The link is a "safe" GET request. The page loaded via the link should do an "unsafe" POST for the login, via javascript with a form button for fallback.

https://www.rfc-editor.org/rfc/rfc7231#section-4.2.1

>The purpose of distinguishing between safe and unsafe methods is to allow automated retrieval processes (spiders) and cache performance optimization (pre-fetching) to work without fear of causing harm.
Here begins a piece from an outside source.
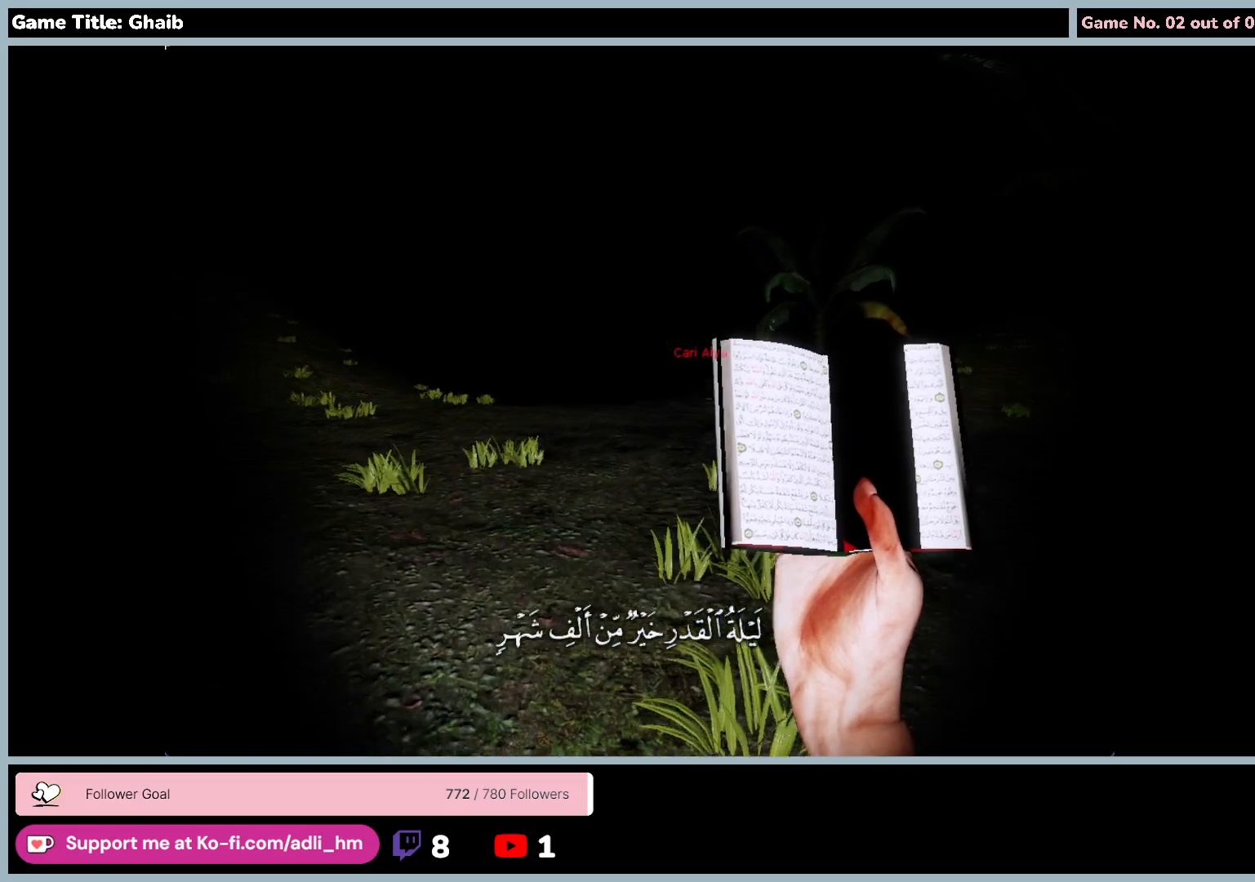
{"keys": ["w"], "mouse": [], "events": []}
In addition, it allows a user agent to apply appropriate constraints on the automated use of unsafe methods when processing potentially untrusted content.

Exactly the same for email unsubscribe links, or a one click "buy now" link.
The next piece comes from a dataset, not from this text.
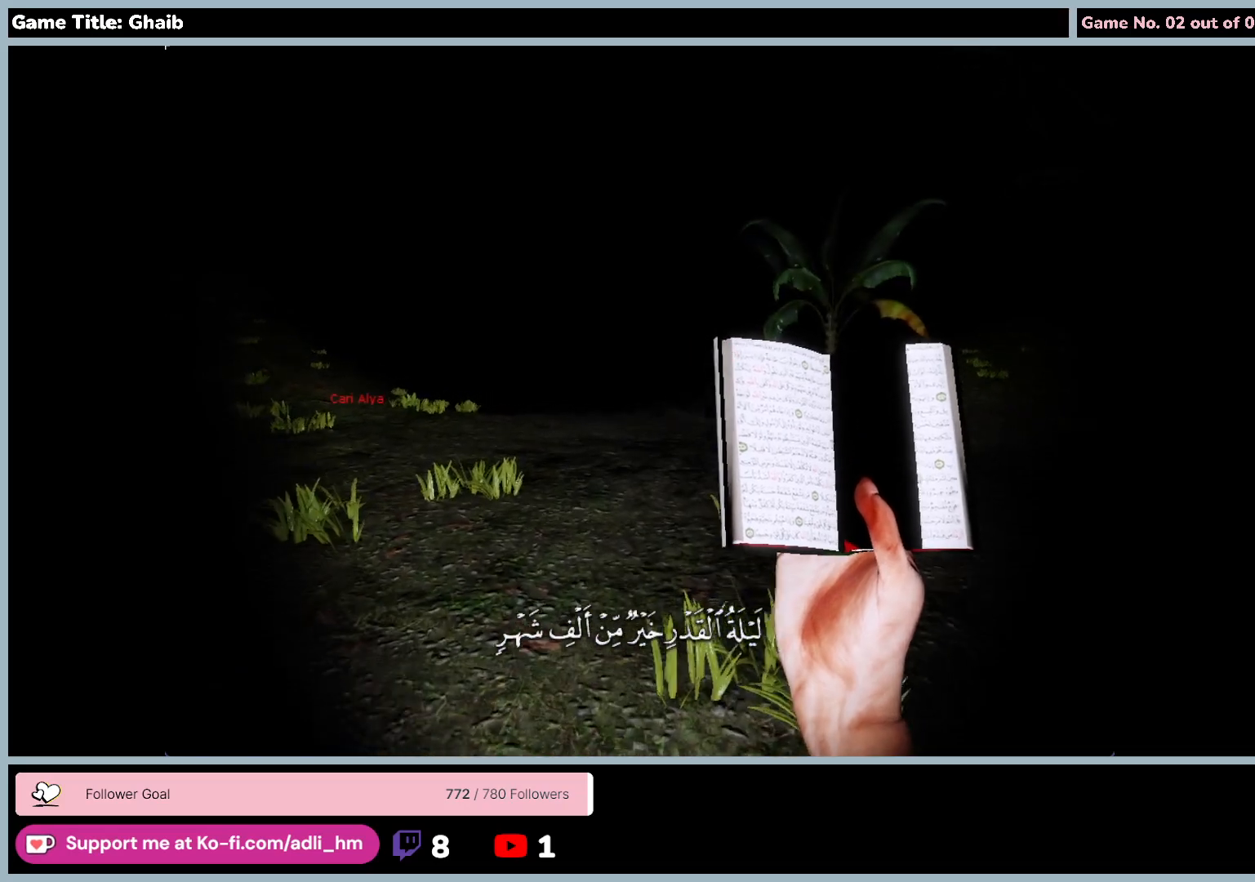
{"keys": ["w"], "mouse": [], "events": []}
If you want to do this without JS just add a page with a "Click here to complete login" button that does the POST.

Automatic link pre-fetchers know JavaScript too and will trigger your JavaScript to post.

I've had to implement a system where if the link was minted x minutes ago, the JavaScript on the landing page is disabled.

It's just another arms race. It shouldn't be this hard, but in email it seems everything is additionally harder to do.

Why not just have a username & password. Why make everything so complicated? We just successfully got password managers deployed to most users, only to drop passwords entirely for a subpar system?

One example is an unsubscribe link. Legally, it would be no bueno to have it behind any sort of login.

Another is just counting if a link from an email was clicked. I want friction to be as little as possible. That's done by having some sort of redirect, but you have to use a JavaScript initiated post to weed add false positives. That's already ridiculous, but because of automated link prefetchers, you still need to disable that and show a f'n button.

And then I have to answer to clients that want to know why their clickthrough stats are down precipitously and I don't honestly have the wherewithall to explain the inner workers of every filter that snoops their email before they read it.

> We just successfully got password managers deployed to most users

Source?

Every desktop and mobile OS has a built-in password manager perfectly adequate for this use case, with encrypted sync and backup capabilities.

In my app, I just added an “Almost there!” Page with a button that the user needs to click. I still need to add a fallback option that uses a one time code for the other reasons mentioned above.

Save a browser cookie when the login is initiated. When the link is clicked check if the same cookie is present. If not, ignore it. Expire the link and the cookie after n minutes.

Surely this breaks the "email is not on same device as login" use case? At least with normal magic links, they're merely incredibly annoying but doable (via e.g. typing in the URL)

That use case still works. In fact it works better because if you click the link on your phone you don't automatically get logged in on your phone browser (or your email client's in-app browser). You can then copy the same link on your desktop and it will work as expected.

I'm confused. How do you get the cookie from the original device to the other device?

It's the other way around. You copy the URL to the device that has the cookie.

How do you copy the link between devices? QR code?

As long as you also have a code to enter, then things will feel fine across devices.

After reading the other replies, this seems like one of the more effective approaches. Thanks!

Using a time-based expiration rather than a usage-based expiration should help

E.g. require to click a button to actually sign in, don't consume the token and establish the session on mere URL access.